**TASK LIST:**
- 1) In the video encoding excerpt, shorten the paragraph beginning "FIG. 6 is a flow chart" into a brief list that keeps its main facts.
- 2) In the records, switch "freedom" to "liberty" from the start of the records through the line with "ity, and the", and give those lines back otherwise unchanged. Leave the pictures out.

**DOCUMENT SEGMENT:**
━━━━━━━━━━
In some embodiments, the double-coding command may be generated when a transmission error occurs. For example, when detecting a transmission error, the decoder-side sends a double-coding command to the encoder-side to request to insert a double-coding frame.
FIG. 5 schematically shows an exemplary data flow diagram consistent with the disclosure. As shown in FIG. 5, inter-coded frames are denoted by letter “P” and the double-coded frames are denoted by letter “D” . A frame to be double-coded 504 is first inter-coded with reference to a previously inter-coded frame 502 to generate an inter-coded frame. The  reconstruction process, e.g., the reconstruction process 244 in FIG. 2, is then conducted on the inter-coded frame to output a reconstructed frame 506. Intra-coding is performed on the reconstructed frame 506 to generate a double-coded frame 508. As such, the reconstructed frame of the double-coded frame 508 and the reconstructed frame of the inter-frame 502 can resemble each other in the decoder-side. Therefore, the flicker at the intra-frames caused by large differences in coding noise patterns between inter-coding and intra-coding can be reduced, even eliminated.
FIG. 6 is a flow chart of an exemplary method 600 of encoding video data consistent with the disclosure. The method 600 may be applied to intra-coded frames and/or intra-coded MBs. According to the method 600, an image frame can be double-coded by the encoding apparatus 100 or the encoder 200 to reduce the flicker. More specifically, the image frame is first inter-coded and then intra-coded, which makes the decoded double-coding frame to resemble the preceding decoded inter-frame. As such, the flicker due to the fact that the decoded intra-frame does not resemble the preceding decoded inter-frame can be reduced, even eliminated. Exemplary processes are described below in detail.
━━━━━━━━━━
(Dataset entries)
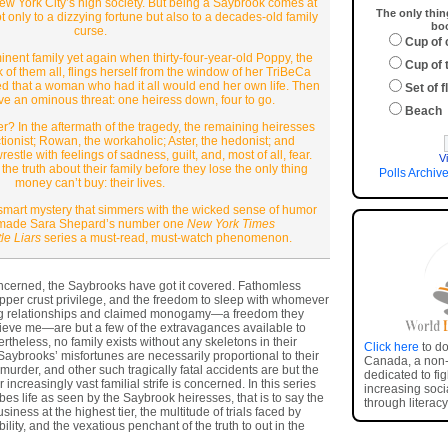
ew York City’s high society. But being a Saybrook comes at
The only thin
 only to a dizzying fortune but also to a decades-old family
boo
curse.
Cup of 
inent family yet again when thirty-four-year-old Poppy, the
Cup of 
of them all, flings herself from the window of her TriBeCa
ed that a woman who had it all would end her own life. Then
Set of 
ve an ominous threat: one heiress down, four to go.
Beach
r? In the aftermath of the tragedy, the remaining heiresses
ionist; Rowan, the workaholic; Aster, the hedonist; and
tle with feelings of sadness, guilt, and, most of all, fear.
V
e truth about their family before they lose the only thing
Polls Archiv
money can’t buy: their lives.
smart mystery that simmers with the wicked sense of humor
t made Sara Shepard’s number one
New York Times
tle Liars
series a must-read, must-watch phenomenon.
oncerned, the Saybrooks have got it covered. Fathomless
pper crust privilege, and the freedom to sleep with whomever
ng relationships and claimed monogamy—a freedom they
elieve me—are but a few of the extravagances available to
ertheless, no family exists without any skeletons in their
Click here
to do
Saybrooks’ misfortunes are necessarily proportional to their
Canada, a non-p
 murder, and other such tragically fatal accidents are but the
dedicated to fi
r increasingly vast familial strife is concerned. In this series
increasing socia
es life as seen by the Saybrook heiresses, that is to say the
through literacy
siness at the highest tier, the multitude of trials faced by
ity, and the vexatious penchant of the truth to out in the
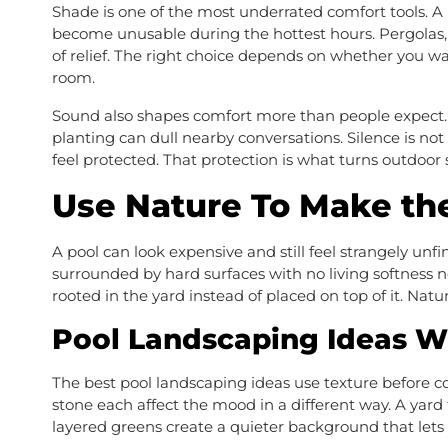
Shade is one of the most underrated comfort tools. A p
become unusable during the hottest hours. Pergolas, u
of relief. The right choice depends on whether you wan
room.
Sound also shapes comfort more than people expect. A
planting can dull nearby conversations. Silence is no
feel protected. That protection is what turns outdoor 
Use Nature To Make the
A pool can look expensive and still feel strangely unf
surrounded by hard surfaces with no living softness n
rooted in the yard instead of placed on top of it. Natu
Pool Landscaping Ideas W
The best pool landscaping ideas use texture before col
stone each affect the mood in a different way. A yard 
layered greens create a quieter background that lets 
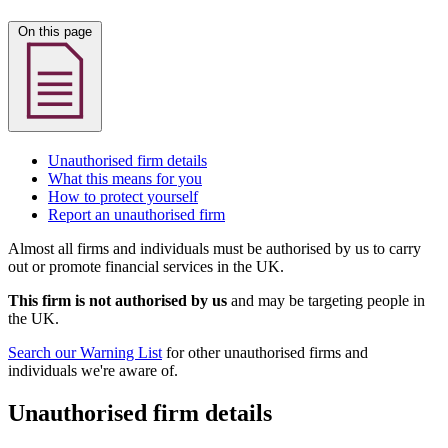
On this page
Unauthorised firm details
What this means for you
How to protect yourself
Report an unauthorised firm
Almost all firms and individuals must be authorised by us to carry
out or promote financial services in the UK.
This firm is not authorised by us
and may be targeting people in
the UK.
Search our Warning List
for other unauthorised firms and
individuals we're aware of.
Unauthorised firm details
━━━━━━━━━━
**EXERCISE SOLUTIONS:**
- 1)
- FIG. 6 is a flow chart of an exemplary method 600 of encoding video data.
- Method 600 may be applied to intra-coded frames and/or intra-coded MBs.
- The encoding apparatus 100 or the encoder 200 double-codes an image frame to reduce flicker. The frame is inter-coded first and then intra-coded.
- The decoded double-coding frame then resembles the preceding decoded inter-frame. This reduces, or even eliminates, the flicker that occurs when a decoded intra-frame does not resemble that inter-frame.

- 2)
ew York City’s high society. But being a Saybrook comes at
The only thin
 only to a dizzying fortune but also to a decades-old family
boo
curse.
Cup of 
inent family yet again when thirty-four-year-old Poppy, the
Cup of 
of them all, flings herself from the window of her TriBeCa
ed that a woman who had it all would end her own life. Then
Set of 
ve an ominous threat: one heiress down, four to go.
Beach
r? In the aftermath of the tragedy, the remaining heiresses
ionist; Rowan, the workaholic; Aster, the hedonist; and
tle with feelings of sadness, guilt, and, most of all, fear.
V
e truth about their family before they lose the only thing
Polls Archiv
money can’t buy: their lives.
smart mystery that simmers with the wicked sense of humor
t made Sara Shepard’s number one
New York Times
tle Liars
series a must-read, must-watch phenomenon.
oncerned, the Saybrooks have got it covered. Fathomless
pper crust privilege, and the liberty to sleep with whomever
ng relationships and claimed monogamy—a liberty they
elieve me—are but a few of the extravagances available to
ertheless, no family exists without any skeletons in their
Click here
to do
Saybrooks’ misfortunes are necessarily proportional to their
Canada, a non-p
 murder, and other such tragically fatal accidents are but the
dedicated to fi
r increasingly vast familial strife is concerned. In this series
increasing socia
es life as seen by the Saybrook heiresses, that is to say the
through literacy
siness at the highest tier, the multitude of trials faced by
ity, and the vexatious penchant of the truth to out in the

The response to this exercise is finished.